## Task requirements
Copy out, word for word, the lines of the material from the line with "par une accumulation de" to the line with "publics. Les écoles et transports manquent de", including both of those lines.

(Saved entries)
####
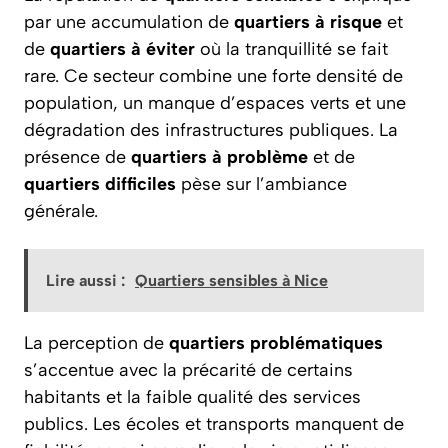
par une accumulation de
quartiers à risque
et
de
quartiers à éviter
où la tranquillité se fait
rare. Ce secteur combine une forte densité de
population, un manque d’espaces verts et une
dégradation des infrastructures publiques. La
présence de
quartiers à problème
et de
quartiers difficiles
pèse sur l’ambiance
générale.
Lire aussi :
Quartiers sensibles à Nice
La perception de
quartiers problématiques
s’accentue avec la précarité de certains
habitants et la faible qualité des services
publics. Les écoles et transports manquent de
####
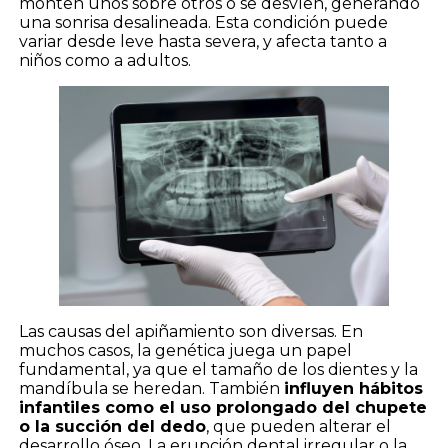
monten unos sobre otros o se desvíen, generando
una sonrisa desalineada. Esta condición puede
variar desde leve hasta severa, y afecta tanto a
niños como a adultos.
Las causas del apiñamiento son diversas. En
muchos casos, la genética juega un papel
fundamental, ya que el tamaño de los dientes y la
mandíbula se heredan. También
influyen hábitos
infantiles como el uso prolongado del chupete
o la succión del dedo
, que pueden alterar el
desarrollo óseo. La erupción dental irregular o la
####
## Result of the task
par une accumulation de
quartiers à risque
et
de
quartiers à éviter
où la tranquillité se fait
rare. Ce secteur combine une forte densité de
population, un manque d’espaces verts et une
dégradation des infrastructures publiques. La
présence de
quartiers à problème
et de
quartiers difficiles
pèse sur l’ambiance
générale.
Lire aussi :
Quartiers sensibles à Nice
La perception de
quartiers problématiques
s’accentue avec la précarité de certains
habitants et la faible qualité des services
publics. Les écoles et transports manquent de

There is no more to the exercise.